Review Copy provided by Random House and Netgalley
[box color=red]Senior year is over, and Lucy has the perfect way to celebrate: tonight, she’s going to find Shadow, the mysterious graffiti artist whose work appears all over the city. He’s out there somewhere—spraying color, spraying birds and blue sky on the night—and Lucy knows a guy who paints like Shadow is someone she could fall for. Really fall for. Instead, Lucy’s stuck at a party with Ed, the guy she’s managed to avoid since the most awkward date of her life. But when Ed tells her he knows where to find Shadow, they’re suddenly on an all-night search around the city. And what Lucy can’t see is the one thing that’s right before her eyes. [/box]

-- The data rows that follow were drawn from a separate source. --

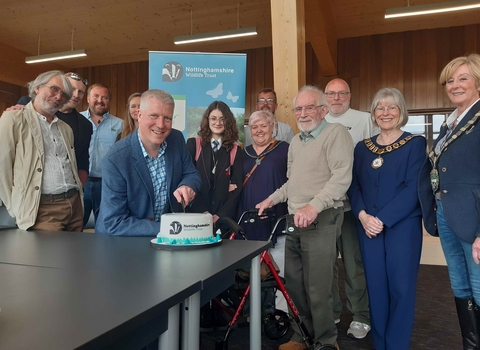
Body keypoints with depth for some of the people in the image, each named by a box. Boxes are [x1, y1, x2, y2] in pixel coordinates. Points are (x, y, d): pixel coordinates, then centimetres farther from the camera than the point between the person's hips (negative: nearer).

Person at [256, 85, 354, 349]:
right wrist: (272, 199, 13)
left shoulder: (336, 133, -6)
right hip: (294, 221, 8)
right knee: (294, 285, 14)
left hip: (321, 221, -8)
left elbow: (342, 177, -19)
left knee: (318, 290, -3)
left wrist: (314, 206, -29)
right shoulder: (295, 141, 20)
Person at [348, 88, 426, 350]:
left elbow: (413, 188, -10)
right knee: (376, 288, 8)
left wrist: (383, 220, -17)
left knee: (401, 288, 1)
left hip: (402, 226, -3)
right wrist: (363, 215, -11)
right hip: (368, 228, 3)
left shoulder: (415, 144, 0)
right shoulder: (362, 148, 11)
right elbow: (354, 186, 6)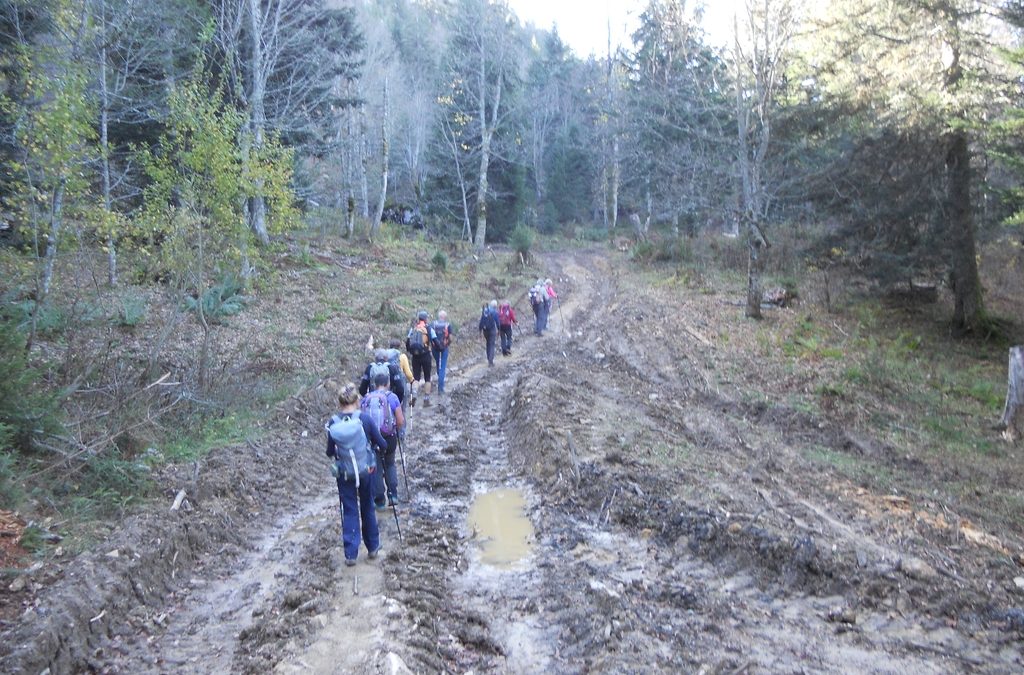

Regina’s Review – 4 Skulls – A-
There are some young adult books that center on teen-aged characters and the storyline is very, well teenage in maturity level. These books are written solely for a younger audience. Then there are young adult books that have teen-aged characters and the storyline is one the resonates with audiences of all ages. This last kind of young adult book is where Graffiti Moon falls. Graffiti Moon is a coming of age novel told from the alternating view-point of two characters – Ed and Lucy. The story is simple and sweet. The characters have reached a point in their life where they are leaving behind the markers of childhood and moving on into the first stages of adulthood. The book takes place over one night; one night that the characters have decided is their night to grow up and define how their young adulthood will begin. Graffiti Moon’s story is enriched through the characters’ memories of happenings and events over their lifetime and brought to the pages through flashbacks.
I feel like if I call Graffiti Moon a sweet love story, it will confuse what this book is about. But I cannot leave out that there is a sweet love story taking place
and developing throughout the story. I think that if I call this book simply a “coming of age” novel, then that categorization misses the mark in describing how deeply this story can affect people who have truly moved beyond their own coming of age moment. Graffiti Moon is the story of two teenagers who are done with high school and high school jobs and may or may not have hopes for the future but they are no longer kids. The characters have romantic fantasies about their ideal boyfriend or girlfriend and intense loyalty to their friends. Small events become big and crazy in the way that can only happen when one is a teenager.
I really liked Graffiti Moon, it is funny with witty dialogue and some interesting surprising turns in the storyline. I was rooting for Lucy and I was rooting for Ed, even when they were stupid and making such silly — well teenaged motivated – decisions. Have you ever had the fantasy of what a perfect boyfriend would be? Do you remember keeping a list of what you wanted in a guy? He has to like X and he has to do Y. Well Lucy is no different. As the story unwinds Lucy has to realize what all the readers have likely learned themselves by now, that love and romance does not come in perfect packages.
The book has quite a few funny scenes between Lucy and her friends and then between Ed and their friends. The dialogue is witty and the jokes are good, but I did find that there were a bit too many of these scenes and admittedly skimmed a few of them. However, the book is short and these scenes demonstrate the strong friendship between the two sets of friends. The ending was sweet and of course everything was wrapped up rather perfectly, but it is a young adult story. I could not have asked for or wanted more.